Handball : TVK wehrt sich tapfer gegen Hamm

Torsten Friedrich wird der gestrige Handballabend in der Waldsporthalle lange in Erinnerung bleiben. Zwar erreichte der Routinier zwischen den Torpfosten des ASV Hamm-Westfalen mit dem Zweitligisten aufs Ganze gesehen relativ sicher die dritte Runde im DHB-Pokal, denn die Gäste gerieten bei ihrem 33:30-Sieg (Halbzeit 20:15) über Drittligist TV Korschenbroich nicht ein Mal in Rückstand.
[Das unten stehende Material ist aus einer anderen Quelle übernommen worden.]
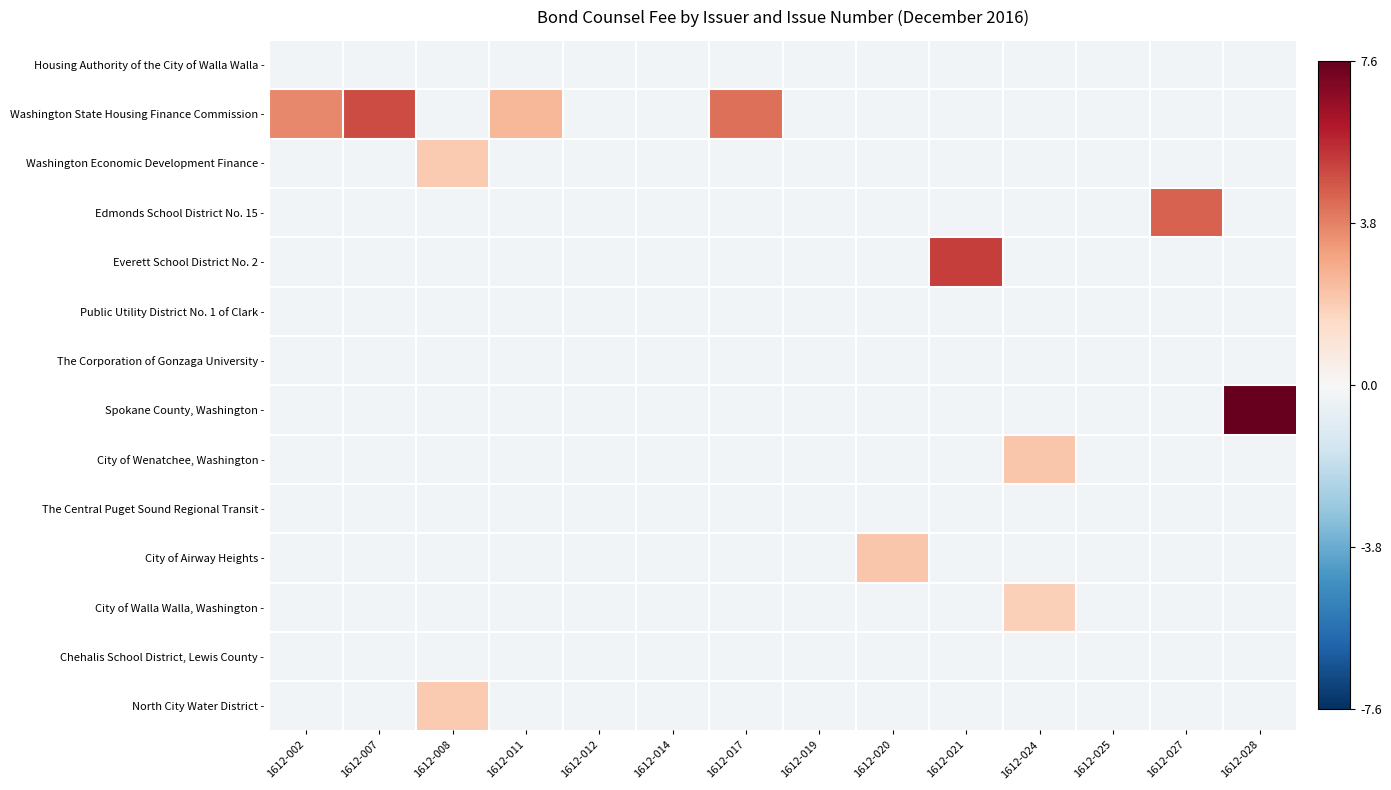

Reading left to right, list all the values displayed in this chart.

Housing Authority of the City of Walla Walla -: 1612-002=-0.2	1612-007=-0.2	1612-008=-0.2	1612-011=-0.2	1612-012=-0.2	1612-014=-0.2	1612-017=-0.2	1612-019=-0.2	1612-020=-0.2	1612-021=-0.2	1612-024=-0.2	1612-025=-0.2	1612-027=-0.2	1612-028=-0.2
Washington State Housing Finance Commission -: 1612-002=3.6	1612-007=4.9	1612-008=-0.2	1612-011=2.5	1612-012=-0.2	1612-014=-0.2	1612-017=4.2	1612-019=-0.2	1612-020=-0.2	1612-021=-0.2	1612-024=-0.2	1612-025=-0.2	1612-027=-0.2	1612-028=-0.2
Washington Economic Development Finance -: 1612-002=-0.2	1612-007=-0.2	1612-008=2.0	1612-011=-0.2	1612-012=-0.2	1612-014=-0.2	1612-017=-0.2	1612-019=-0.2	1612-020=-0.2	1612-021=-0.2	1612-024=-0.2	1612-025=-0.2	1612-027=-0.2	1612-028=-0.2
Edmonds School District No. 15 -: 1612-002=-0.2	1612-007=-0.2	1612-008=-0.2	1612-011=-0.2	1612-012=-0.2	1612-014=-0.2	1612-017=-0.2	1612-019=-0.2	1612-020=-0.2	1612-021=-0.2	1612-024=-0.2	1612-025=-0.2	1612-027=4.5	1612-028=-0.2
Everett School District No. 2 -: 1612-002=-0.2	1612-007=-0.2	1612-008=-0.2	1612-011=-0.2	1612-012=-0.2	1612-014=-0.2	1612-017=-0.2	1612-019=-0.2	1612-020=-0.2	1612-021=5.2	1612-024=-0.2	1612-025=-0.2	1612-027=-0.2	1612-028=-0.2
Public Utility District No. 1 of Clark -: 1612-002=-0.2	1612-007=-0.2	1612-008=-0.2	1612-011=-0.2	1612-012=-0.2	1612-014=-0.2	1612-017=-0.2	1612-019=-0.2	1612-020=-0.2	1612-021=-0.2	1612-024=-0.2	1612-025=-0.2	1612-027=-0.2	1612-028=-0.2
The Corporation of Gonzaga University -: 1612-002=-0.2	1612-007=-0.2	1612-008=-0.2	1612-011=-0.2	1612-012=-0.2	1612-014=-0.2	1612-017=-0.2	1612-019=-0.2	1612-020=-0.2	1612-021=-0.2	1612-024=-0.2	1612-025=-0.2	1612-027=-0.2	1612-028=-0.2
Spokane County, Washington -: 1612-002=-0.2	1612-007=-0.2	1612-008=-0.2	1612-011=-0.2	1612-012=-0.2	1612-014=-0.2	1612-017=-0.2	1612-019=-0.2	1612-020=-0.2	1612-021=-0.2	1612-024=-0.2	1612-025=-0.2	1612-027=-0.2	1612-028=7.6
City of Wenatchee, Washington -: 1612-002=-0.2	1612-007=-0.2	1612-008=-0.2	1612-011=-0.2	1612-012=-0.2	1612-014=-0.2	1612-017=-0.2	1612-019=-0.2	1612-020=-0.2	1612-021=-0.2	1612-024=2.1	1612-025=-0.2	1612-027=-0.2	1612-028=-0.2
The Central Puget Sound Regional Transit -: 1612-002=-0.2	1612-007=-0.2	1612-008=-0.2	1612-011=-0.2	1612-012=-0.2	1612-014=-0.2	1612-017=-0.2	1612-019=-0.2	1612-020=-0.2	1612-021=-0.2	1612-024=-0.2	1612-025=-0.2	1612-027=-0.2	1612-028=-0.2
City of Airway Heights -: 1612-002=-0.2	1612-007=-0.2	1612-008=-0.2	1612-011=-0.2	1612-012=-0.2	1612-014=-0.2	1612-017=-0.2	1612-019=-0.2	1612-020=2.1	1612-021=-0.2	1612-024=-0.2	1612-025=-0.2	1612-027=-0.2	1612-028=-0.2
City of Walla Walla, Washington -: 1612-002=-0.2	1612-007=-0.2	1612-008=-0.2	1612-011=-0.2	1612-012=-0.2	1612-014=-0.2	1612-017=-0.2	1612-019=-0.2	1612-020=-0.2	1612-021=-0.2	1612-024=1.8	1612-025=-0.2	1612-027=-0.2	1612-028=-0.2
Chehalis School District, Lewis County -: 1612-002=-0.2	1612-007=-0.2	1612-008=-0.2	1612-011=-0.2	1612-012=-0.2	1612-014=-0.2	1612-017=-0.2	1612-019=-0.2	1612-020=-0.2	1612-021=-0.2	1612-024=-0.2	1612-025=-0.2	1612-027=-0.2	1612-028=-0.2
North City Water District -: 1612-002=-0.2	1612-007=-0.2	1612-008=2.0	1612-011=-0.2	1612-012=-0.2	1612-014=-0.2	1612-017=-0.2	1612-019=-0.2	1612-020=-0.2	1612-021=-0.2	1612-024=-0.2	1612-025=-0.2	1612-027=-0.2	1612-028=-0.2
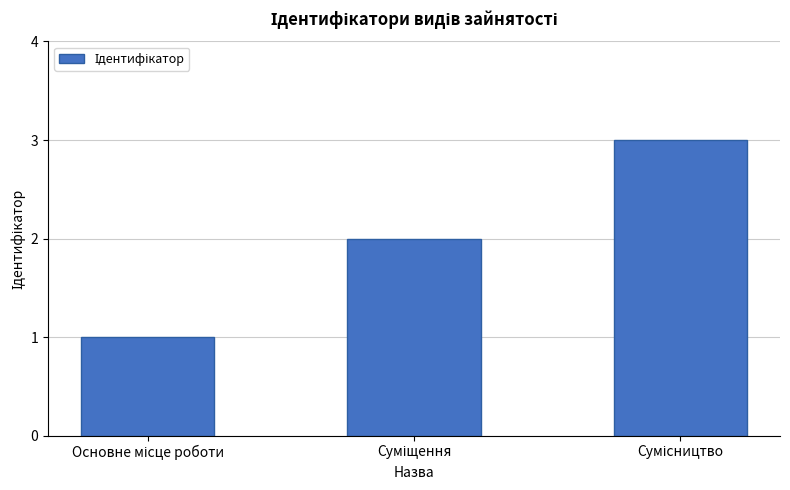

What is the sum of all values?

6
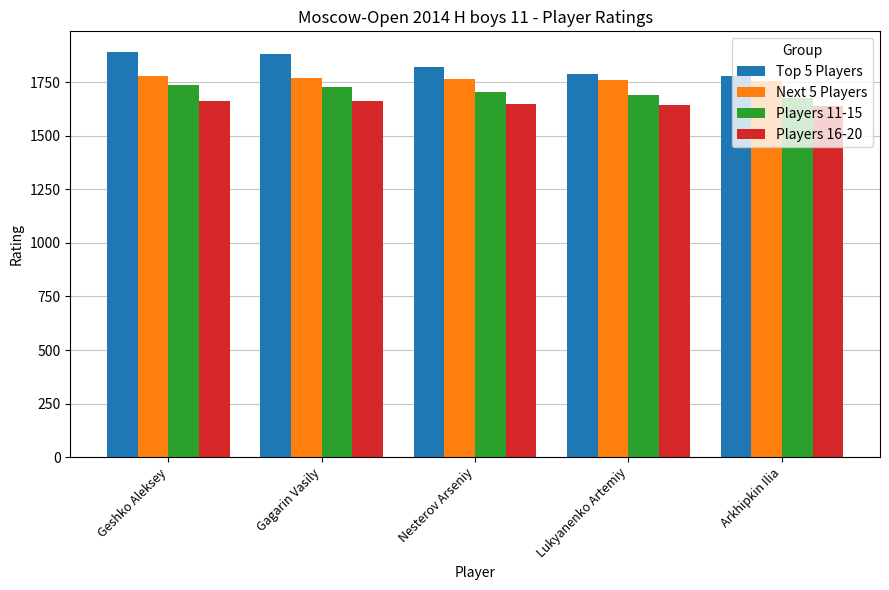

What is the spread (max minus min) of values at Lukyanenko Artemiy?

143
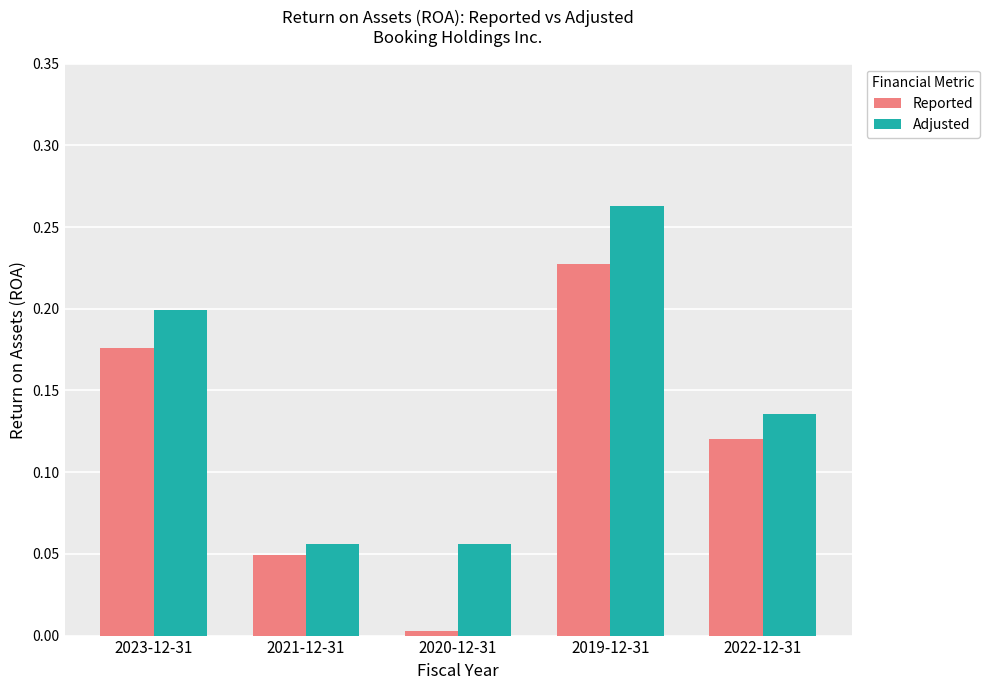

Rank the categories by Reported value from highest to lowest.

2019-12-31, 2023-12-31, 2022-12-31, 2021-12-31, 2020-12-31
Doch der 41-Jährige hatte dabei ein für Torhüter ungewohnt hohes Laufpensum zurückzulegen. Sein Trainer Kay Rothenpieler wechselte ihn nämlich über weite Strecken des Spiels gegen einen siebten Feldspieler aus, um so die Manndeckung gegen seinen Regisseur Chen Pomeranz auszuhebeln. Was dem aktuellen Tabellenneunten der Zweiten Liga auch weitgehend gelang — nur vier Minuten vor dem Schlusspfiff zirkelte der gestern gut aufgelegte TVK-Schlussmann Philipp Ruch den Ball mit einem weiten Abwurf ins verwaiste Gästetor. Dass Rothenpieler jedoch überhaupt so tief in die taktische Trickkiste greifen musste, zeigt, wie schwer sich der ehemalige Erstligist gegen sich tapfer wehrende Korschenbroicher tat.

Dabei schien die Partie zu Beginn vor spärlicher Kulisse von 150 Zuschauern den erwartbaren Verlauf zu nehmen, denn nach 13 Minuten lagen die Gäste mit 10:4 in Front. Angetrieben von einem erneut stark aufspielenden Simon Ciupinski kämpfte sich der TVK jedoch bis auf 9:11 (18.) heran, auch, weil der Zweitligist weitgehend auf eine Abwehrarbeit verzichtete. Vier Strafminuten für Hamm, null für den TVK sagen viel über die Aggressivität (oder deren Fehlen), die beide Teams gestern an den Tag legten.

Vielleicht hatte Rothenpieler auch auf den bislang obligatorischen konditionellen Einbruch des TVK spekuliert. Doch der blieb aus, weil Trainer Ronny Rogawska im Gegensatz zu den Meisterschaftsspielen im Rahmen seiner Möglichkeiten wechselte und bis auf Marcel Görden jedem Feldspieler kurze Pausen ermöglichte. So kam Max Sonnenhof zu seinem Heimdebüt, dass die "Leihgabe" aus Niederpleis mit drei Toren durchaus beachtlich gestaltete. Richtig gefährlich wurde es für Friedrich und Co. aber nie.